#### [Required work]
Leaving pictures aside, restate exactly the lines of the data below, from the first one through the line that contains "Outlined on this".

#### [Task input]
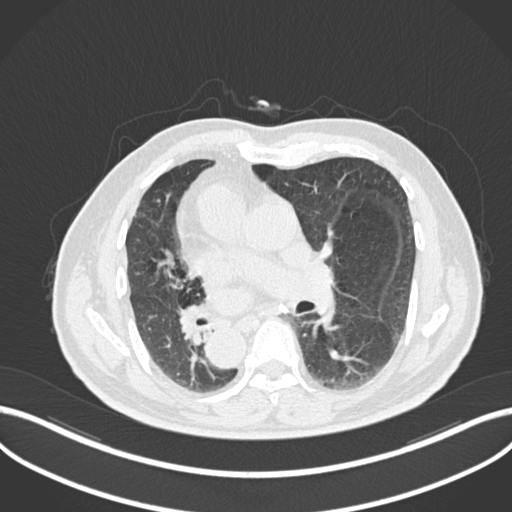
Chest CT, one axial slice; position 113 of 206 along the scan axis; reconstruction kernel B30f; 120 kVp; lung window (W 1500 / L -600 HU); 1 mm slice thickness; 512 × 512 image matrix, field of view 400 × 400 mm. Male patient, age 67 years. From the clinical record (not read from this slice): clinical TNM (as recorded): T2a N0 M0.
Outlined on this slice (rectangle marked by the reading radiologist):
- lung tumour (recorded histology: squamous cell carcinoma): bounding box <175,305,212,346> (left, top, right, bottom; pixels)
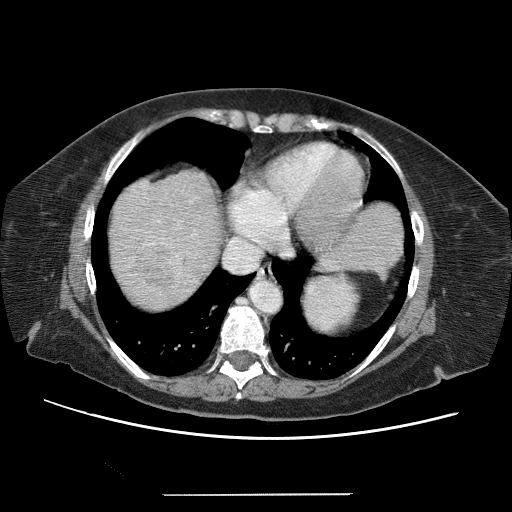
Contrast-enhanced abdominal CT (liver protocol), one axial slice; slice 56 of 65 in the series (ordered by position); reconstruction kernel STANDARD; soft-tissue window (W 400 / L 40 HU); 2.5 mm slice thickness; 512 × 512 image matrix, field of view 380 × 380 mm. Case-level facts recorded for this patient, not image findings: diagnosis: hepatocellular carcinoma (patient treated with transarterial chemoembolisation; whether this scan precedes or follows treatment is not stated here); TNM stage (as recorded): Stage-IIIB; Child-Pugh class: A; tumour differentiation: moderately differentiated.
Structures marked on this image (semi-automatic segmentation, software-assisted and operator-edited):
- abdominal aorta: box from (x=254, y=282) to (x=284, y=315) px
- liver parenchyma outside the tumour (the mass and vessels are separate outlines, so this box may not span the whole liver): (x=112, y=170)–(x=216, y=304)
- mass: (x=123, y=240)–(x=179, y=299)
- portal vein: (x=152, y=197)–(x=197, y=272)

#### [Solution to this problem]
Chest CT, one axial slice; position 113 of 206 along the scan axis; reconstruction kernel B30f; 120 kVp; lung window (W 1500 / L -600 HU); 1 mm slice thickness; 512 × 512 image matrix, field of view 400 × 400 mm. Male patient, age 67 years. From the clinical record (not read from this slice): clinical TNM (as recorded): T2a N0 M0.
Outlined on this slice (rectangle marked by the reading radiologist):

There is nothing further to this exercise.